Run the cell below to remove all the checkpoint files, datasets, pre-trained model weights, and also restore the original directory structure in cs_workspace.  You can run this code from either the home server or a compute server. 

In [3]:
import os
from pathlib import Path

# Resolve the full path to ~/home_workspace
workspace_path = Path("~/cs_workspace").expanduser().resolve()

# Ensure the directory exists before proceeding
if workspace_path.exists() and workspace_path.is_dir():
    # Remove all contents inside ~/home_workspace using os commands
    for item in workspace_path.iterdir():
        item_path = str(item)  # Convert Path to string for os commands
        if item.is_file():
            os.remove(item_path)  # Remove file
        elif item.is_dir():
            os.system(f"rm -rf {item_path}")  # Remove directory and its contents

    print(f"Cleared all contents inside: {workspace_path}")

    # Create new subdirectories using os
    for subdir in ["data", "downloads", "models"]:
        new_dir = workspace_path / subdir
        os.makedirs(new_dir, exist_ok=True)
        print(f"Created: {new_dir}")

else:
    print(f"Directory does not exist: {workspace_path}")

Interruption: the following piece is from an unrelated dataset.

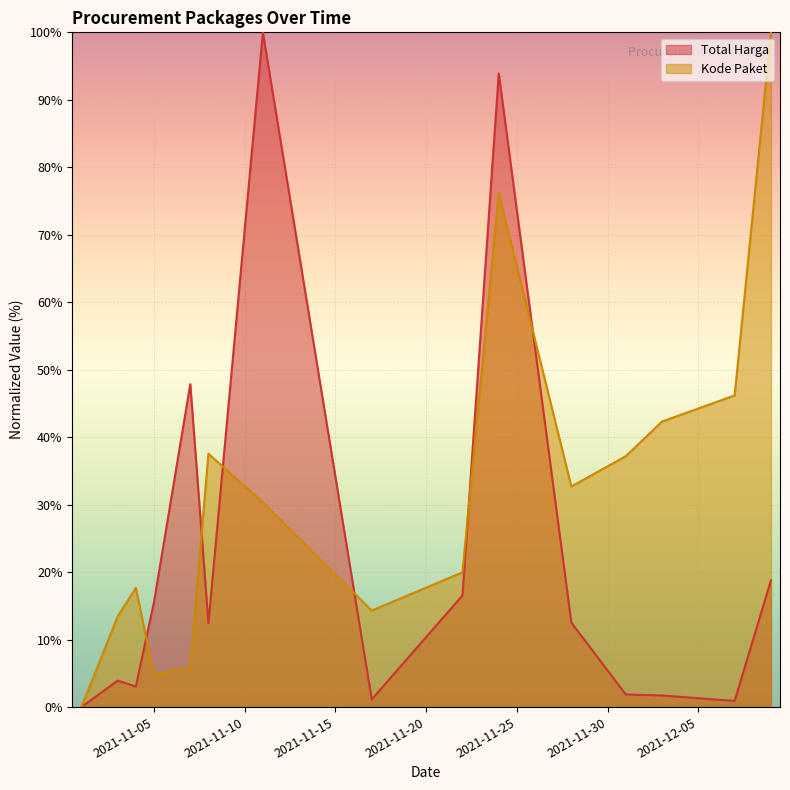

What value does the Kode Paket series have at 2021-11-24?

76.2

Cleared all contents inside: /home/user/cs_workspace
Created: /home/user/cs_workspace/data
Created: /home/user/cs_workspace/downloads
Created: /home/user/cs_workspace/models


#### Clear the Hugging Face Cache

Run the cell below.  Be careful about making changes to the path because you don't want to accidentally delete the wrong files. (It's permanent.)  Even if you update the course package so the cache is in one of your workspace directories, this will remove any older cached models.

In [1]:
import os
from pathlib import Path

# Resolve the full path
folder_path = Path("~/.cache/huggingface/hub").expanduser().resolve()

# Ensure the folder exists before attempting deletion
if folder_path.exists():
    os.system(f"rm -rf {folder_path}")
    print(f"Removed: {folder_path}")
else:
    print(f"Folder does not exist: {folder_path}")


Removed: /home/user/.cache/huggingface/hub


#### Remove Datasets and Models from Other Folders

Use the Explorer on either a home or compute server and look for datasets or model files.  You can delete these.  Running your notebook again will download the necessary files.  For example, many of you created copies of the Flowers102 dataset in your Homework_05 folder (use DATA_PATH as the root directory for all torchvision datasets).  You can delete those copies.

### Reset Your Compute Server

* Click the servers button on the left side of CoCalc.
* Click the Compute Servers tab
* Click settings on the computer server you wish to reset.
* Click Deprovision at the bottom of the popup window and agree to terms.
* Restart the server.  Wait several minutes.
* Make sure this notebook is running on the compute server (use the button at the top labeled Server).
* Run the cell at the top of the notebook to reinstall the course package.